[Page images and extracted text]
◇ ◇ ◇

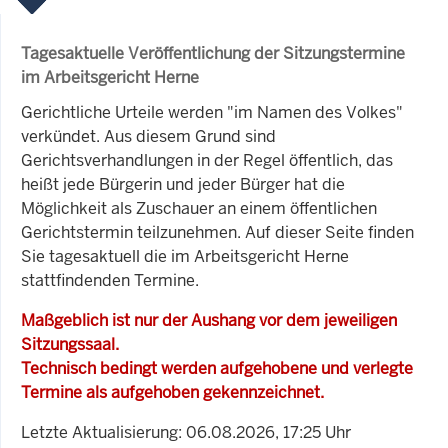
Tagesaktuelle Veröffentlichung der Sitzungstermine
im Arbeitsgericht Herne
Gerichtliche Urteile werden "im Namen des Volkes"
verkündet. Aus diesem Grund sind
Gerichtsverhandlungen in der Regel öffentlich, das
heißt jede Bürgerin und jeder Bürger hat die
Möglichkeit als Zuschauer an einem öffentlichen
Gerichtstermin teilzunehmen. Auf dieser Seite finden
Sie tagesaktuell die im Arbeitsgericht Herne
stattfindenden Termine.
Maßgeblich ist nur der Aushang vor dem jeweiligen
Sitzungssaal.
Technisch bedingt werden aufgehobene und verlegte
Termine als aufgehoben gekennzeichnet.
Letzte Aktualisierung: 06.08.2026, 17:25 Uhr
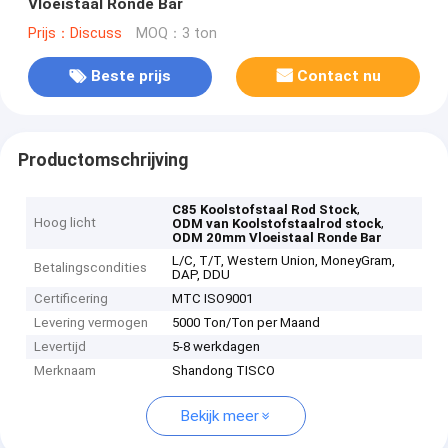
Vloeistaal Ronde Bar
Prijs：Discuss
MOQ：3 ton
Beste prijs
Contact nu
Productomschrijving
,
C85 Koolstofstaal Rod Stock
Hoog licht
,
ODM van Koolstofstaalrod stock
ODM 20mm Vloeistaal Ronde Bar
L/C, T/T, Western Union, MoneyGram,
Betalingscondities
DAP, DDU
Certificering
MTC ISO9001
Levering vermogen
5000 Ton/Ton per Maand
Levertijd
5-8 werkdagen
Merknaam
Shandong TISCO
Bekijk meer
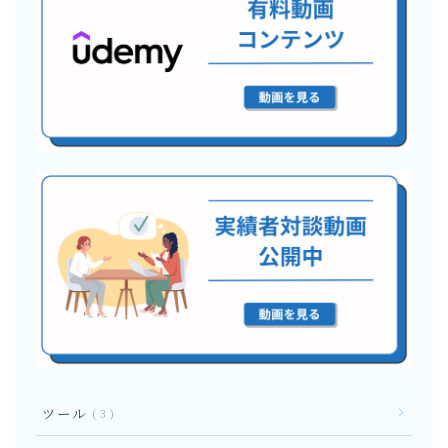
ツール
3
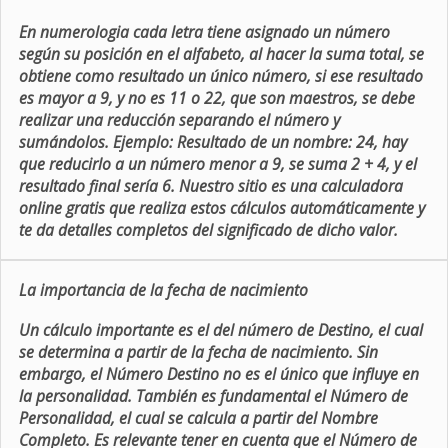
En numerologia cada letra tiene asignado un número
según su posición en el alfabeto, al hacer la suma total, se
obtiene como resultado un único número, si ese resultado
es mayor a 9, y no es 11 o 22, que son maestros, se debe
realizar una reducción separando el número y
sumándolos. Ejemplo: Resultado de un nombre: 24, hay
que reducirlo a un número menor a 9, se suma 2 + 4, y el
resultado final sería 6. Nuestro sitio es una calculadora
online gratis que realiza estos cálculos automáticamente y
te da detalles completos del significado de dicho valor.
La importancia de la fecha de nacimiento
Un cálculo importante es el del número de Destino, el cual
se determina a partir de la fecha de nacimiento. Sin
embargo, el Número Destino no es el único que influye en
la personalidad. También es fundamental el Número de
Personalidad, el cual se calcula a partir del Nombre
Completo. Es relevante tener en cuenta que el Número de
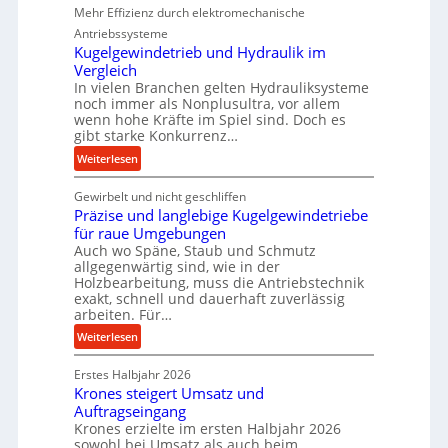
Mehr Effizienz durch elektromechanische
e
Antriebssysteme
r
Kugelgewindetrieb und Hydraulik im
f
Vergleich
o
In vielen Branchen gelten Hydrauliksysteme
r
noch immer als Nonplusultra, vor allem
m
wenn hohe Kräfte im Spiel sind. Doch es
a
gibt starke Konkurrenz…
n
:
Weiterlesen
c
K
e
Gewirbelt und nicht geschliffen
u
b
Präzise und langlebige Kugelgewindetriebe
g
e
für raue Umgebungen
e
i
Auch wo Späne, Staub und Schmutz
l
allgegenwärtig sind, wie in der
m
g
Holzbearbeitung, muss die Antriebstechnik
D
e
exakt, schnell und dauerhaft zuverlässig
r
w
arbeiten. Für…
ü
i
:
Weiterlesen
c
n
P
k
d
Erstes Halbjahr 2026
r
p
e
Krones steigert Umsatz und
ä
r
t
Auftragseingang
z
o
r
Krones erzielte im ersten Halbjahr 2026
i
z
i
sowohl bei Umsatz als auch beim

◇ ◇ ◇

#### [PROBLEM TO WORK ON]
Write out the lines of the entries above exactly, beginning with the first and ending with the line that contains "Termine als aufgehoben gekennzeichnet.". No picture goes in.

#### [THE COMPLETED TASK]
Tagesaktuelle Veröffentlichung der Sitzungstermine
im Arbeitsgericht Herne
Gerichtliche Urteile werden "im Namen des Volkes"
verkündet. Aus diesem Grund sind
Gerichtsverhandlungen in der Regel öffentlich, das
heißt jede Bürgerin und jeder Bürger hat die
Möglichkeit als Zuschauer an einem öffentlichen
Gerichtstermin teilzunehmen. Auf dieser Seite finden
Sie tagesaktuell die im Arbeitsgericht Herne
stattfindenden Termine.
Maßgeblich ist nur der Aushang vor dem jeweiligen
Sitzungssaal.
Technisch bedingt werden aufgehobene und verlegte
Termine als aufgehoben gekennzeichnet.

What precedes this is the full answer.